About this task → Pick each line that has "href" out of the records.

[Stored data]
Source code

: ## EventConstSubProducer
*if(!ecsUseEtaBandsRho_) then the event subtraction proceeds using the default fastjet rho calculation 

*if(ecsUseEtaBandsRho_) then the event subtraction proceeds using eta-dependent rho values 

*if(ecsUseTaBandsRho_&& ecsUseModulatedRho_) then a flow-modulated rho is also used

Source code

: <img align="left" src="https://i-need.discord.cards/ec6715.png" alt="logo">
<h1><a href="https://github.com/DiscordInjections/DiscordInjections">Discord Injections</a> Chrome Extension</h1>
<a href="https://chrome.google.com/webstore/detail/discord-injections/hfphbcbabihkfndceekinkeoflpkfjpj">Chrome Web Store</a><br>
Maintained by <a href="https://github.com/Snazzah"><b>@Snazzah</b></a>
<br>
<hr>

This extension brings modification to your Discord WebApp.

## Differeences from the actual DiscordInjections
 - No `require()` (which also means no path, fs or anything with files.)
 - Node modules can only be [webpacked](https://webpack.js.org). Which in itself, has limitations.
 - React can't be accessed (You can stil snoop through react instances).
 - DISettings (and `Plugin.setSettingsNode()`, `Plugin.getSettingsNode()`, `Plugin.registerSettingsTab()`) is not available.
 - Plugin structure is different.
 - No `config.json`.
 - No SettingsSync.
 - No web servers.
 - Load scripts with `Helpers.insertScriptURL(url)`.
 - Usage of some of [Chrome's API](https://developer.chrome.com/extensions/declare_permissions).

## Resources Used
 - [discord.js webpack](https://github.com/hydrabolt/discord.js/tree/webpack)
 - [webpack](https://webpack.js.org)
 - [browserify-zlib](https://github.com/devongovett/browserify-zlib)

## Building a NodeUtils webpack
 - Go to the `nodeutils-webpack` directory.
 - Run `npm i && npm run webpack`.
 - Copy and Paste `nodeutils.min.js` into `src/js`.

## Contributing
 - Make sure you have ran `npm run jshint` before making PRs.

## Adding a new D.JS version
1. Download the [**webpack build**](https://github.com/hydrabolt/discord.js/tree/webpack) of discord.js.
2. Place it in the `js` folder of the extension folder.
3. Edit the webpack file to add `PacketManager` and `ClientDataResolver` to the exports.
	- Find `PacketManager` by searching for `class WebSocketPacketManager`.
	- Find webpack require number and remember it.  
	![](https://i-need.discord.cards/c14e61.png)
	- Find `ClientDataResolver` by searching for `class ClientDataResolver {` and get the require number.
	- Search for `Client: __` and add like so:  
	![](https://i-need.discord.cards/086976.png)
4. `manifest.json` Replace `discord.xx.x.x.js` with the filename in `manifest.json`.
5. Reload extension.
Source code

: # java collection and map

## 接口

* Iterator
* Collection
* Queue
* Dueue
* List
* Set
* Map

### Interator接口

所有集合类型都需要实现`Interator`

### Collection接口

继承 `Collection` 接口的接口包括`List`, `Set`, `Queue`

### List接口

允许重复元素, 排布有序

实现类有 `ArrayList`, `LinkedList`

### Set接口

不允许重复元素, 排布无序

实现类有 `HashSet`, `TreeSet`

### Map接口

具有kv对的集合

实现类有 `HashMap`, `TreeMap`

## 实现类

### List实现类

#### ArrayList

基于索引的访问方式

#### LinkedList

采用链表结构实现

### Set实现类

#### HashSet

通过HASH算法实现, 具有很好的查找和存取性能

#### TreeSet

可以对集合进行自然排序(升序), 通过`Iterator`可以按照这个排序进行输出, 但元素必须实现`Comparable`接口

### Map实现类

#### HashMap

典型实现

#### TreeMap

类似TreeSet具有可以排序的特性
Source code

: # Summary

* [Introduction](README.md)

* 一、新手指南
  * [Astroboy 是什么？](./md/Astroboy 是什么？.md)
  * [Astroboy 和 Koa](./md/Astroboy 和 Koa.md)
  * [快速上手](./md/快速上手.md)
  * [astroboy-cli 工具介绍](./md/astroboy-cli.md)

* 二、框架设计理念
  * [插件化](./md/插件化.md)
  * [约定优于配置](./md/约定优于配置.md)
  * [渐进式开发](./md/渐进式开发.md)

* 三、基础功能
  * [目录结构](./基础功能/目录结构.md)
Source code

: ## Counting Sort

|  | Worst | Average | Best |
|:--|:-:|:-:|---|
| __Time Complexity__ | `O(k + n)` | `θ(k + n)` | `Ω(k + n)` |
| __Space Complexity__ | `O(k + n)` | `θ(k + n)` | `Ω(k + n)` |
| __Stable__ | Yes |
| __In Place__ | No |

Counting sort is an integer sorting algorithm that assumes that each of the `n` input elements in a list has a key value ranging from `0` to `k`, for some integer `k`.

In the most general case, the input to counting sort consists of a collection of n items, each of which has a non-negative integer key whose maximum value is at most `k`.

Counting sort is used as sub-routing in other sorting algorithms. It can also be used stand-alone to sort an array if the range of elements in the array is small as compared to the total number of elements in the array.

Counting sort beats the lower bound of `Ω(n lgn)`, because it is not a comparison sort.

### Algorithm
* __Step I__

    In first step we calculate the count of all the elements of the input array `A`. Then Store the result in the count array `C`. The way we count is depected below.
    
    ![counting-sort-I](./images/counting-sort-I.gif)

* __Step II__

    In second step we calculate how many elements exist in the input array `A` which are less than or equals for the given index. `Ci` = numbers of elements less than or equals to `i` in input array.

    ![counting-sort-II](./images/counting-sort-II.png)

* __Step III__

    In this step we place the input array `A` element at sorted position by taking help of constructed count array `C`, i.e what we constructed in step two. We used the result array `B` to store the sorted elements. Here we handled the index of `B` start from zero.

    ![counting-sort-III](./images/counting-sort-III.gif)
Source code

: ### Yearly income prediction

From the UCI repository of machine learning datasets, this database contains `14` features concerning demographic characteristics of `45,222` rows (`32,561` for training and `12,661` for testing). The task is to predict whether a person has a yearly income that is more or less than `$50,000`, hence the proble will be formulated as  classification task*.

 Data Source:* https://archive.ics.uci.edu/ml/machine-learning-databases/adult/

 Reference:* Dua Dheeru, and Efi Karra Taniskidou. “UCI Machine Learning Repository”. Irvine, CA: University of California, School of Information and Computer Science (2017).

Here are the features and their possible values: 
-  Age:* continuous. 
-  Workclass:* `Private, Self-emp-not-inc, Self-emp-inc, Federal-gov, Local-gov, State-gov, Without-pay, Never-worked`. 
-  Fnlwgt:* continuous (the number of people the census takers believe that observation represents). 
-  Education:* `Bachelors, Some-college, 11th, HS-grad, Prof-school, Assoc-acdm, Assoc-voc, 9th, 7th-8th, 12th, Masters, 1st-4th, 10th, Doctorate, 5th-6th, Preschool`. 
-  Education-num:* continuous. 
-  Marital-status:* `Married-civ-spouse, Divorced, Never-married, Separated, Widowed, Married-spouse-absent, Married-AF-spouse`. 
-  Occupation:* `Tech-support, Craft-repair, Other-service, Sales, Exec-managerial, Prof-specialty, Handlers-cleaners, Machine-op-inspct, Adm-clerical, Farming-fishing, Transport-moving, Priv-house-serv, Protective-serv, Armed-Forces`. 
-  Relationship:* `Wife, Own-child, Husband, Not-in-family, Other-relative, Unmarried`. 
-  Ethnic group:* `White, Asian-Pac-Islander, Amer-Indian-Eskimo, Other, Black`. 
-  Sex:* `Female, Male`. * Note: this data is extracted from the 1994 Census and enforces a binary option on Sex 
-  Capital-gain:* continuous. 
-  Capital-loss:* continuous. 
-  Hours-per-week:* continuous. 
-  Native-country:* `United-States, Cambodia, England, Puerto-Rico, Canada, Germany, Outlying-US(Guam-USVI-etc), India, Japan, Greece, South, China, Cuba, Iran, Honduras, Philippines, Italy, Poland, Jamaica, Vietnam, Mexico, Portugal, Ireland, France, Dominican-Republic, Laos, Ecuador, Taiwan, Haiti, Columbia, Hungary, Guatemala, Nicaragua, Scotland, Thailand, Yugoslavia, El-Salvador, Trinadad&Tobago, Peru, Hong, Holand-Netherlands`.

Written solution →
<h1><a href="https://github.com/DiscordInjections/DiscordInjections">Discord Injections</a> Chrome Extension</h1>
<a href="https://chrome.google.com/webstore/detail/discord-injections/hfphbcbabihkfndceekinkeoflpkfjpj">Chrome Web Store</a><br>
Maintained by <a href="https://github.com/Snazzah"><b>@Snazzah</b></a>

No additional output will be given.